◆ TASK MATERIAL ◆
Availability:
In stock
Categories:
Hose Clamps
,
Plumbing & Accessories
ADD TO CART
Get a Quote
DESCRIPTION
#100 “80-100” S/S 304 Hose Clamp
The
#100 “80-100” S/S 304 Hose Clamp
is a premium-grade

◆ TASK PROMPT ◆
An exact reproduction of all the entries, complete to the last line, is needed.

◆ EXERCISE RESULT ◆
Availability:
In stock
Categories:
Hose Clamps
,
Plumbing & Accessories
ADD TO CART
Get a Quote
DESCRIPTION
#100 “80-100” S/S 304 Hose Clamp
The
#100 “80-100” S/S 304 Hose Clamp
is a premium-grade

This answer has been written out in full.